Specifically, more boards are bringing on CEOs of other companies – 234 of the ones within the study group served on outside boards in 2012 – as well as CFOs.
But the TSR performance for the 27 companies where both the CEO and CFO served on at least one outside board, 19.5 percent, was actually slightly less than those where only the finance chief did so.
Equilar noted that service on outside boards is becoming part of some companies’ succession-planning process. CFOs that perform such service have a leg up as potential candidates when the CEO slot opens up.

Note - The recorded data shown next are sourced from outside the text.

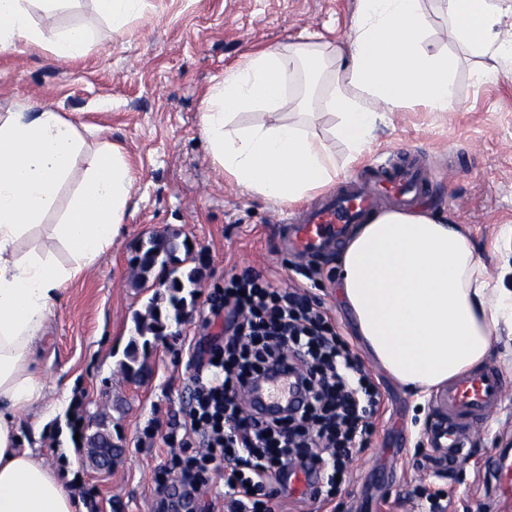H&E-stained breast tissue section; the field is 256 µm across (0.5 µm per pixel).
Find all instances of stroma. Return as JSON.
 Returning <instances> with one entry per match:
<instances>
[{
  "label": "stroma",
  "mask_w": 512,
  "mask_h": 512,
  "mask_svg": "<svg viewBox=\"0 0 512 512\" xmlns=\"http://www.w3.org/2000/svg\"><path fill=\"white\" fill-rule=\"evenodd\" d=\"M428 40L452 57L453 85L463 109H403L378 122L361 165L386 167L402 148L421 151L432 183L420 207L461 225L492 274L512 264V64L478 78L484 58L448 36L443 0H422ZM357 0H145L143 10L113 30L96 0H66L52 17L32 9L34 23L87 29L91 41L77 58L57 57L47 46L15 40L0 49V115L49 108L87 131L86 152L107 140L121 148L135 175L119 237L56 303L43 341L46 401L56 407L37 441L45 464L73 474L89 512H155L154 474L169 459L163 441L175 427L193 374L189 357L208 335V296L229 275L251 266L284 281L306 273L305 287L334 318L353 351L384 394L367 447L356 448L348 479L320 512H422L430 498L442 512H512V486L486 483L485 472L503 448H512V394L498 416L451 469H421L432 453L426 428L432 394L407 390L364 351L336 284L339 251L296 257L281 250V224L294 208L248 193L224 178L201 135V102L225 71L250 51L286 46L318 35L341 43L352 33ZM330 71L316 84L298 75L288 93L308 98L310 127L344 161L335 123L322 111ZM154 233L189 241L200 271L193 306L166 339L142 351L144 370L134 379L120 371L133 316L144 309L157 278L135 280L136 247ZM512 289V274H503ZM106 419L122 453L111 468L90 462L85 449L58 440L56 423L70 413Z\"/></svg>",
  "instance_id": "35a3bbf8"
}]
</instances>
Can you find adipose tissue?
Instances as JSON below:
<instances>
[{
	"label": "adipose tissue",
	"instance_id": "ef3b65f1",
	"mask_svg": "<svg viewBox=\"0 0 512 512\" xmlns=\"http://www.w3.org/2000/svg\"><path fill=\"white\" fill-rule=\"evenodd\" d=\"M34 0H0V47L24 39L54 54L85 51L83 30L47 32L33 23ZM449 32L473 55L512 61V0H445ZM420 0H359L352 36L324 51L304 42L266 46L225 72L202 101L200 129L224 177L249 192L295 206L335 186L340 169L323 140L278 112L299 68L336 69L325 102L334 134L356 162L377 121L405 108L456 112L453 59L430 48ZM262 108L267 121L239 127L240 112ZM83 146L60 113L14 112L0 119V512H87L67 481L42 463L30 439L44 430L45 374L39 344L68 285L111 247L131 194L133 171L119 147L104 144L53 238L72 265L21 252L51 211ZM339 288L356 332L395 379L427 392L479 365L500 325L512 326V290L498 287L468 236L422 209H389L357 225L340 257ZM28 434H21V423Z\"/></svg>",
	"mask_w": 512,
	"mask_h": 512
}]
</instances>
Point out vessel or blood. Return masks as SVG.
<instances>
[{
	"label": "vessel or blood",
	"mask_w": 512,
	"mask_h": 512,
	"mask_svg": "<svg viewBox=\"0 0 512 512\" xmlns=\"http://www.w3.org/2000/svg\"><path fill=\"white\" fill-rule=\"evenodd\" d=\"M426 192L416 155H405L390 168L369 171L307 209L287 224L284 243L297 254L322 251L345 238L350 225L364 221L382 200L407 206ZM511 393L512 380L491 365L449 382L434 400L441 423L431 440L442 458L453 464L467 455L470 435L487 424Z\"/></svg>",
	"instance_id": "b4317fda"
}]
</instances>
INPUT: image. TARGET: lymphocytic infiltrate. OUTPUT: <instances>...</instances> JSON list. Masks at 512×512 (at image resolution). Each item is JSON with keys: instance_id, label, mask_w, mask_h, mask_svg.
I'll use <instances>...</instances> for the list:
<instances>
[{"instance_id": "1", "label": "lymphocytic infiltrate", "mask_w": 512, "mask_h": 512, "mask_svg": "<svg viewBox=\"0 0 512 512\" xmlns=\"http://www.w3.org/2000/svg\"><path fill=\"white\" fill-rule=\"evenodd\" d=\"M209 314L224 332L190 356L189 400L163 437L173 453L155 473L157 512H168L172 490L200 492L223 470L228 496L254 512L300 473L309 477L301 501L321 505L346 475L351 449L369 444L381 391L298 283L244 268L210 294ZM280 371L292 374L299 400L271 414L249 410L246 393Z\"/></svg>"}]
</instances>
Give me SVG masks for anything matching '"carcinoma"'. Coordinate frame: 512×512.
<instances>
[{"mask_svg":"<svg viewBox=\"0 0 512 512\" xmlns=\"http://www.w3.org/2000/svg\"><path fill=\"white\" fill-rule=\"evenodd\" d=\"M186 257L179 258V252ZM137 256L138 279L145 282L157 272L166 285L168 295L153 294L146 304V313L134 318L133 335L124 352V360L119 362L121 369L128 375L140 373L137 367L139 349L147 348L154 342L167 336L172 324L181 323L187 298L195 297L199 285L198 268H184L190 260V248L186 242L178 240L176 234H153L141 241ZM70 438L80 434L75 446H86L91 449V460L97 466H104L111 454H117L118 448L112 445V432L103 421L95 423L93 433H88L90 425L81 422V418H67Z\"/></svg>","mask_w":512,"mask_h":512,"instance_id":"obj_1","label":"carcinoma"}]
</instances>
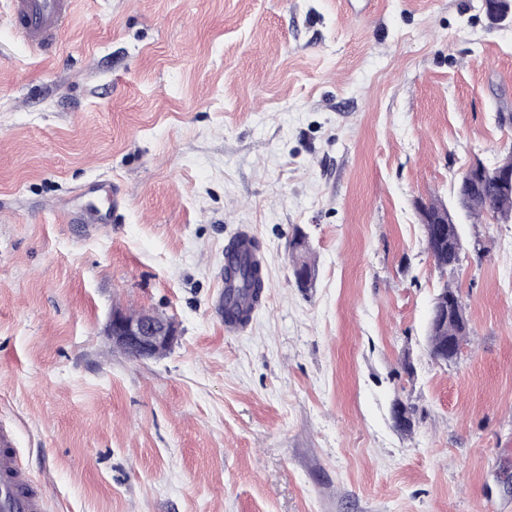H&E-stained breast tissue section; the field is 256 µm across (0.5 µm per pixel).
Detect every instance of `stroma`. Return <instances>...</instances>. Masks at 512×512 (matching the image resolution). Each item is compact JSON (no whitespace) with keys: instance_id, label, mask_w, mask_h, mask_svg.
<instances>
[{"instance_id":"1","label":"stroma","mask_w":512,"mask_h":512,"mask_svg":"<svg viewBox=\"0 0 512 512\" xmlns=\"http://www.w3.org/2000/svg\"><path fill=\"white\" fill-rule=\"evenodd\" d=\"M6 13L0 427L46 512H512V224L460 219L443 273L417 211L512 148V24L485 0H76L42 54ZM243 227L267 290L229 335ZM447 282L470 336L444 364ZM116 310L170 319V350L113 347ZM430 250L429 254L438 269L455 270L461 262L462 253L456 251L453 245H448V237L442 244L430 245Z\"/></svg>"}]
</instances>
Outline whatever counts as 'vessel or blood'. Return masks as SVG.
<instances>
[{"label":"vessel or blood","mask_w":512,"mask_h":512,"mask_svg":"<svg viewBox=\"0 0 512 512\" xmlns=\"http://www.w3.org/2000/svg\"><path fill=\"white\" fill-rule=\"evenodd\" d=\"M73 6L74 0H9L8 19L25 43L48 53L55 48L60 24L71 15ZM44 510V501L31 488L10 433L0 429V512Z\"/></svg>","instance_id":"b4317fda"}]
</instances>
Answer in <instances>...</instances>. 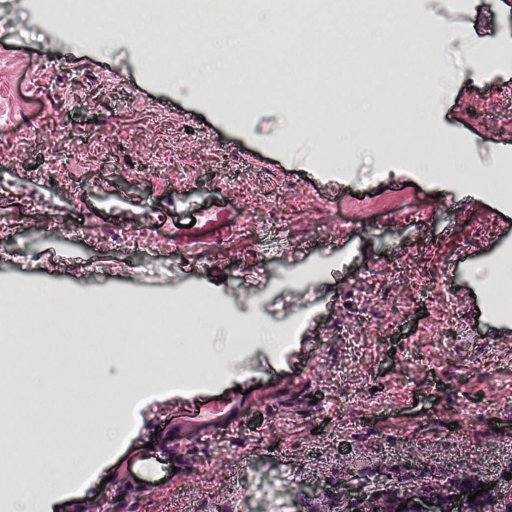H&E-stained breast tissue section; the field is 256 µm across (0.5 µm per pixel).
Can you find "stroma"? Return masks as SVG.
Wrapping results in <instances>:
<instances>
[{
	"label": "stroma",
	"instance_id": "obj_1",
	"mask_svg": "<svg viewBox=\"0 0 512 512\" xmlns=\"http://www.w3.org/2000/svg\"><path fill=\"white\" fill-rule=\"evenodd\" d=\"M415 0L444 90L405 102L420 125L470 147L471 164L512 161V0ZM38 0H0V279L174 301L197 288L249 317L292 322L284 344L250 343L236 372L171 375L140 396L138 434L75 477L56 512H338L391 469L403 488L512 471V343L480 313L488 258L512 237V203L460 163L444 179L374 153L318 163L332 142L284 140L287 95L237 120L175 89L131 42L59 33ZM65 224L82 225L72 235ZM458 241H449L448 226ZM140 246H116L117 233ZM267 250H257L256 237ZM205 260H198L199 252ZM455 268L459 288H434ZM318 268L317 280H292ZM360 363L350 364L349 333ZM469 411L470 432L454 422ZM245 429H237V422Z\"/></svg>",
	"mask_w": 512,
	"mask_h": 512
}]
</instances>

“Serving on an outside board provides the opportunity for executives to gain exposure to complementary industry strategies and challenges, learn from experienced board colleagues, and further refine leadership abilities,” the research firm wrote. And taking advantage of those opportunities behooves not only CFOs’ career outlook but also the companies they work for.
Still, there is a question as to whether the above-mentioned TSR premium is more a result of a CFO serving on an outside board, or a cause of such service. “We’d have to do much more detailed research to establish that, but it is a chicken-and-egg issue,” Aaron Boyd, Equilar’s director of governance research, tells CFO. “It makes sense that the CFO of a company that is getting attention for performing well is more likely to be invited to join a board, but they also can gain new perspective that they can use to continue growing TSR at their own company. I don’t think you can say it’s definitively one or the other.”
At any rate, companies whose CFOs serve on outside boards are larger than others, and those finance chiefs make more money than their non-outside-director counterparts. The median market capitalization for those two groups was $14.9 billion and $10.6 billion, respectively, and median total 2012 compensation was $3.4 million and $3.1 million, respectively.
Meanwhile, the study found that women CFOs are far more likely to get board seats than men. Among the 102 finance chiefs who were on outside boards, 20 were women. Those 20 represented 60 percent of the women CFOs among the study group’s 484 companies. The 82 men who served on boards represented just 22 percent of male CFOs in the study group.
Many boards have, in fact, sought to diversify their membership by adding women directors in recent years.